In [1]:
import numpy as np
import pandas as pd
from pathlib import Path
import itertools

from matplotlib import pyplot as plt

%load_ext autoreload
%autoreload 2

Сначала нам надо прочитать данные в какой-то адекватный формат:

In [2]:
def read_msg(file: Path):
    with file.open('r') as f:
        head = f.readline().split()[1:]
        f.readline() # skip empty
        body = f.readline().split()
        
        return np.array(head + body), ('legit' in str(file))

In [3]:
def read_dir(dir_path: Path):
    X = []
    y = []
    for file in dir_path.iterdir():
        if not file.is_file():
            continue
        text, legit = read_msg(file)
        X.append(text)
        y.append(legit)
    
    return np.array(X, dtype=object), np.array(y, dtype=int)

In [4]:
data = [read_dir(Path(f'data/part{i}')) for i in range(1, 11)]

X = np.concatenate([entry[0] for entry in data])
y = np.concatenate([entry[1] for entry in data])

Хочется сепарировать логику выделения n-грамм в отдельный класс-трансформер, так мы и поступим.

In [5]:
import bayes
import ngrammer

Опробуем ngrammer:

In [6]:
ngr = ngrammer.NGrammer(n=2)

test_X = np.array([
    ['a', 'b', 'c'],
    ['ab', 'bc', 'cd', 'de']
], dtype=object)

test_y = np.array([True, False])

ngr.fit_transform(test_X, test_y)

array([list(['ab', 'bc']), list(['abbc', 'bccd', 'cdde'])], dtype=object)

Отлично, взятие n-грамм работает.

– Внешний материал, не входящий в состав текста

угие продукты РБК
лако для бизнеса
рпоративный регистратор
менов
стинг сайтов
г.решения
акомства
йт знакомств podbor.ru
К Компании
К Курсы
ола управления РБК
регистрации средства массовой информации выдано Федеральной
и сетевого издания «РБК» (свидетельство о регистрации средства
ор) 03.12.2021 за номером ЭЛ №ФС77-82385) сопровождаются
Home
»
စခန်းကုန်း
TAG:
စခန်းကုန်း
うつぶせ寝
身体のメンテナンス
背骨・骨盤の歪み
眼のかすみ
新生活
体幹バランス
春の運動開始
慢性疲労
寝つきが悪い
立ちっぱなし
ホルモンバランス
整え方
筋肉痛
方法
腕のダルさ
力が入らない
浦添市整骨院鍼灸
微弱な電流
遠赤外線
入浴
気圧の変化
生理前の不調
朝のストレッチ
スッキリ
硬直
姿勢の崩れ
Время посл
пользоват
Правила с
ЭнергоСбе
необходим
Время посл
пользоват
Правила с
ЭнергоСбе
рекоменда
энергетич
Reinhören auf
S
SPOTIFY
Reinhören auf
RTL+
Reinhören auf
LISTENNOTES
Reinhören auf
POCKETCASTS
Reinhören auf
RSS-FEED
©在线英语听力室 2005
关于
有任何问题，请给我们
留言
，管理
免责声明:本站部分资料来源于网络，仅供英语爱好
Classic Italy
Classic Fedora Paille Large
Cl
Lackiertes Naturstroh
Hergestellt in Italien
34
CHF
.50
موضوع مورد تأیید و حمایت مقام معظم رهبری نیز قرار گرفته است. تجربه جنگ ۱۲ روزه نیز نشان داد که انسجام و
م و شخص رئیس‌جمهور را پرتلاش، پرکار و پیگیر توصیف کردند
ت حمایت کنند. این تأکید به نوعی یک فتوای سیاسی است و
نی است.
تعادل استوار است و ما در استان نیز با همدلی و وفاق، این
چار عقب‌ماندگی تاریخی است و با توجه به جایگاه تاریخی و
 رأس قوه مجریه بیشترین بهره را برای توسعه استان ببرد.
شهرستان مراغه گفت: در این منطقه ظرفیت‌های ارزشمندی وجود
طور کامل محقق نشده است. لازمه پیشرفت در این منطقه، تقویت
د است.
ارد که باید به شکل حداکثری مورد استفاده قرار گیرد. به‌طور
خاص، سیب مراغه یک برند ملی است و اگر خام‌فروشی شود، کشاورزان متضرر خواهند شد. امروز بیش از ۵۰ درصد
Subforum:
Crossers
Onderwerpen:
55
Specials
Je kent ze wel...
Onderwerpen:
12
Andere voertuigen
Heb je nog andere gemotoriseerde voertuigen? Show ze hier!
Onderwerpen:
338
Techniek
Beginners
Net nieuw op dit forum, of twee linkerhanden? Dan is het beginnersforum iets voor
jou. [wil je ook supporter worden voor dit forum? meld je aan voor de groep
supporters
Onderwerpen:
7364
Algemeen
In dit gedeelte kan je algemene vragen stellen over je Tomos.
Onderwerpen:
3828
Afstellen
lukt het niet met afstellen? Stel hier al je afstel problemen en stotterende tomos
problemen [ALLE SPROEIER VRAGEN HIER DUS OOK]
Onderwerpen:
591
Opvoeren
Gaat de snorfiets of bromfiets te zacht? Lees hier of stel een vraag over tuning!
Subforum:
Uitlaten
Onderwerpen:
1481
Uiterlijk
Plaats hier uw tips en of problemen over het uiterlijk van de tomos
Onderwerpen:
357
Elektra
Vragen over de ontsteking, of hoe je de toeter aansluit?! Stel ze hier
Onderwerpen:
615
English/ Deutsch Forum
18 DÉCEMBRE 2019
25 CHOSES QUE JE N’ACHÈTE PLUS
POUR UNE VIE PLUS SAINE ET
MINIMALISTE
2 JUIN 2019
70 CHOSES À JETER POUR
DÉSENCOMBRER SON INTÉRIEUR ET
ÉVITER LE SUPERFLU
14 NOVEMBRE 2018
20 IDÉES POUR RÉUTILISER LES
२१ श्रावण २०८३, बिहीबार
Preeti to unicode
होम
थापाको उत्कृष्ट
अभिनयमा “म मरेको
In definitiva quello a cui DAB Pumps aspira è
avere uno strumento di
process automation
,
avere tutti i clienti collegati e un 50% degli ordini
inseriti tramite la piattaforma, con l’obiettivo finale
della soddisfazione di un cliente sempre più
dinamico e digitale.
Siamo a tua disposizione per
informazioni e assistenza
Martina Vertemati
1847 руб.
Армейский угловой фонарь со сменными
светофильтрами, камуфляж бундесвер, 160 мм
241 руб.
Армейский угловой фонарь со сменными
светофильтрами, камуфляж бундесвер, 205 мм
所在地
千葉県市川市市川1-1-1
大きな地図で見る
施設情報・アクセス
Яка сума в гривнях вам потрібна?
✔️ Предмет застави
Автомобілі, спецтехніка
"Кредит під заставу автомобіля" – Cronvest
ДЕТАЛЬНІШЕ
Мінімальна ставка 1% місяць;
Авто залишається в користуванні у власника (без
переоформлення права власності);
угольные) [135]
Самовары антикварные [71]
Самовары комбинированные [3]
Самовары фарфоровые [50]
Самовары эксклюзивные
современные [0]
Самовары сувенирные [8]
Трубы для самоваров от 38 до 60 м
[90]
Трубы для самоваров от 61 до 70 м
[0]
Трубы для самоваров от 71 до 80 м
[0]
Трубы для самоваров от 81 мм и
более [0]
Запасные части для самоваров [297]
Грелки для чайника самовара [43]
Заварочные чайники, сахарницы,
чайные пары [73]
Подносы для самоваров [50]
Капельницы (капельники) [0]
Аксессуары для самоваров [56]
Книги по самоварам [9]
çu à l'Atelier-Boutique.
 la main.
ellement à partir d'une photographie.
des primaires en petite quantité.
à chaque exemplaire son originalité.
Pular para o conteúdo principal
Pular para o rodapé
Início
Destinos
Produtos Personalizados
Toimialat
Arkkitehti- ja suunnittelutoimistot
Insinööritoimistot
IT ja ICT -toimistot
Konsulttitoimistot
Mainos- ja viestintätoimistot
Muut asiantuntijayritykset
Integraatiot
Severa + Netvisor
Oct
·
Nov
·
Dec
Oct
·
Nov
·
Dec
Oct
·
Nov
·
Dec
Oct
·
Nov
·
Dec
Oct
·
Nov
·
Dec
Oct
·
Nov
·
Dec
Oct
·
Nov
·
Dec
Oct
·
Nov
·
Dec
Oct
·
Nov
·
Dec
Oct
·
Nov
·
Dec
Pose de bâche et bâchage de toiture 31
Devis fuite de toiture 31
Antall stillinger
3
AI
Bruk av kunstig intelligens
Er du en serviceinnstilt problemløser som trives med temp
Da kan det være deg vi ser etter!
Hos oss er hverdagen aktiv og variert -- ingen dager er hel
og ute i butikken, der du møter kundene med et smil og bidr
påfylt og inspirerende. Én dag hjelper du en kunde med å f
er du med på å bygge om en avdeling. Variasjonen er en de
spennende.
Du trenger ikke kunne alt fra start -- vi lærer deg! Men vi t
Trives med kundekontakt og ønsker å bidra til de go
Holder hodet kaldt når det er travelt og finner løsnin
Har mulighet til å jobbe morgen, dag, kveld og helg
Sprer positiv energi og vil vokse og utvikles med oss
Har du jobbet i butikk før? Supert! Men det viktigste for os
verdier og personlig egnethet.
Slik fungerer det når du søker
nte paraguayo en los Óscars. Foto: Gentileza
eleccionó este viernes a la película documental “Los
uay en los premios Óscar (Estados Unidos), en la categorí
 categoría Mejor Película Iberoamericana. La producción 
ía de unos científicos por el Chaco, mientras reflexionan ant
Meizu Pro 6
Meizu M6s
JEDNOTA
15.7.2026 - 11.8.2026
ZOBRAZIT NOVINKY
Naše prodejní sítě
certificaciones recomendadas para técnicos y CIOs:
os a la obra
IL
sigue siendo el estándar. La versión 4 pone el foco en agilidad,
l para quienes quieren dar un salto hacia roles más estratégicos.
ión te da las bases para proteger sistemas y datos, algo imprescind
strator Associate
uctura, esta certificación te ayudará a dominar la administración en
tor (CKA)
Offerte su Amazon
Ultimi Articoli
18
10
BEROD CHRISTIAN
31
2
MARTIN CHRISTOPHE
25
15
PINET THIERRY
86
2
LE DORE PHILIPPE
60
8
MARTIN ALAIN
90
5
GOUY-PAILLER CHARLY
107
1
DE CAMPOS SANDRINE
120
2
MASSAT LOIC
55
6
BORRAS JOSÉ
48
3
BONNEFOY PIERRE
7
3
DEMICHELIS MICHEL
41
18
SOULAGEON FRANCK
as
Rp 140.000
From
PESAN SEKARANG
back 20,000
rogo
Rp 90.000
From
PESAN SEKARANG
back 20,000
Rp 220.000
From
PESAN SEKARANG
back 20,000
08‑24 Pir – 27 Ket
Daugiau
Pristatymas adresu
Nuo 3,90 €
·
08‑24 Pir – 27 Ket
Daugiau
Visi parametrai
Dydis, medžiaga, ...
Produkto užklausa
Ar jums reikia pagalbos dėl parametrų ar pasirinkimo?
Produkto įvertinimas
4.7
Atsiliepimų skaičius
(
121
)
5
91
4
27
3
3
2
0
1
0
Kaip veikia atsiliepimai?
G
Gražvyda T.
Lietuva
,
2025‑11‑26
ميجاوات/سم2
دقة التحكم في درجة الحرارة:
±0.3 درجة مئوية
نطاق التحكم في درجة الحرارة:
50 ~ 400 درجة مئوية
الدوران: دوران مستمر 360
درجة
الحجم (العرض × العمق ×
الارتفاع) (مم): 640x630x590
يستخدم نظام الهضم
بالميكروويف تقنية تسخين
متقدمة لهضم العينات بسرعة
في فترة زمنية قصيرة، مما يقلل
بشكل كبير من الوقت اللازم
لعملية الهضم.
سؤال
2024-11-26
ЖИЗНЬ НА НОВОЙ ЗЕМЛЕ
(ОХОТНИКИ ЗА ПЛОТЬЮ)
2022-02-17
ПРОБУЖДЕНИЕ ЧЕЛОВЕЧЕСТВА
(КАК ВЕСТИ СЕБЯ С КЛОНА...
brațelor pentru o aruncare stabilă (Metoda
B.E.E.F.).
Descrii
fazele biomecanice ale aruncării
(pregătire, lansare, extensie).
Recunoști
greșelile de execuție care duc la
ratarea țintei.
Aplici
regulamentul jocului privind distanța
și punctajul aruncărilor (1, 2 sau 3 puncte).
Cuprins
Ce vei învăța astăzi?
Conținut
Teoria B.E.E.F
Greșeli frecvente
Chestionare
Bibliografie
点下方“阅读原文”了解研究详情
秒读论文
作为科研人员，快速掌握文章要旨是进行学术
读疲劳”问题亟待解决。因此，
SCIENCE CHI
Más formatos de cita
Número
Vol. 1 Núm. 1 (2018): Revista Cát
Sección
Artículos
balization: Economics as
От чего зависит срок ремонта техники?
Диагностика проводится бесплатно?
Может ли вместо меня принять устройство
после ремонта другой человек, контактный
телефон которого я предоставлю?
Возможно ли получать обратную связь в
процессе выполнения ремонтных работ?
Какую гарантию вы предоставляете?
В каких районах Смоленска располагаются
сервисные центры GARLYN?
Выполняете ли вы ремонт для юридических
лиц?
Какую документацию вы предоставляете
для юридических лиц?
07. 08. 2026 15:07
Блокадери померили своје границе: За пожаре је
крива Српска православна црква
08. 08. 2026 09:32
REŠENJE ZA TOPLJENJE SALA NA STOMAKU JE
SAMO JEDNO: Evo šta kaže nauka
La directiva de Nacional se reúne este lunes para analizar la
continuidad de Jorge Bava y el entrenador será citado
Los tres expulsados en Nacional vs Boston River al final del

Теперь давайте соберём пайплайн:

In [7]:
from sklearn.pipeline import Pipeline
from sklearn.model_selection import GridSearchCV

pipe = Pipeline([
    ('ngr', ngrammer.NGrammer()),
    ('bayes', bayes.BayesClassifier()),
])

param_grid = {
    'ngr__n'        : [1, 2, 3],
    'bayes__alpha'  : [800, 200, 50, 15, 1, .5],
    'bayes__lambdas': [(1, 1), (10, 1), (100, 1)],
}

In [8]:
best_model = GridSearchCV(pipe, param_grid, cv=10, n_jobs=4, scoring='accuracy', verbose=1, refit=True)

best_model.fit(X, y)

Fitting 10 folds for each of 54 candidates, totalling 540 fits


GridSearchCV(cv=10,
             estimator=Pipeline(steps=[('ngr', NGrammer()),
                                       ('bayes', BayesClassifier())]),
             n_jobs=4,
             param_grid={'bayes__alpha': [800, 200, 50, 15, 1, 0.5],
                         'bayes__lambdas': [(1, 1), (10, 1), (100, 1)],
                         'ngr__n': [1, 2, 3]},
             scoring='accuracy', verbose=1)

In [9]:
print(f'\n\nBest parameter (CV score={best_model.best_score_:.4})')
print(best_model.best_params_)



Best parameter (CV score=0.5596)
{'bayes__alpha': 800, 'bayes__lambdas': (1, 1), 'ngr__n': 1}


In [10]:
from sklearn.metrics import accuracy_score as acc_score

acc_score(best_model.predict(X), y)

0.5596330275229358

Теперь давайте напишем скорер, который будет крайне бесконечно штрафовать все ложноположительные классификации (aka классификации legit как spam).

In [11]:
from sklearn.metrics import make_scorer

def legit_check_else_acc(y_true, y_pred):
    if -1 in (y_true - y_pred):
        return .0
    return acc_score(y_true, y_pred)

legit_scorer = make_scorer(legit_check_else_acc)

In [12]:
legit_check_param_grid = {
    'ngr__n' : [1], # as best result
    'bayes__alpha': [1, 8, 64, 512],
    'bayes__lambdas': [(10 ** pw, 1) for pw in range(0, 20, 2)]
}

In [13]:
legit_model = GridSearchCV(pipe, legit_check_param_grid, cv=10, n_jobs=4, scoring=legit_scorer, verbose=1, refit=True)

legit_model.fit(X, y)

Fitting 10 folds for each of 40 candidates, totalling 400 fits


GridSearchCV(cv=10,
             estimator=Pipeline(steps=[('ngr', NGrammer()),
                                       ('bayes', BayesClassifier())]),
             n_jobs=4,
             param_grid={'bayes__alpha': [1, 8, 64, 512],
                         'bayes__lambdas': [(1, 1), (100, 1), (10000, 1),
                                            (1000000, 1), (100000000, 1),
                                            (10000000000, 1),
                                            (1000000000000, 1),
                                            (100000000000000, 1),
                                            (10000000000000000, 1),
                                            (1000000000000000000, 1)],
                         'ngr__n': [1]},
             scoring=make_scorer(legit_check_else_acc), verbose=1)

In [14]:
print(f'\n\nBest parameter (CV score={legit_model.best_score_:.4})')
print(legit_model.best_params_)



Best parameter (CV score=0.5596)
{'bayes__alpha': 64, 'bayes__lambdas': (1, 1), 'ngr__n': 1}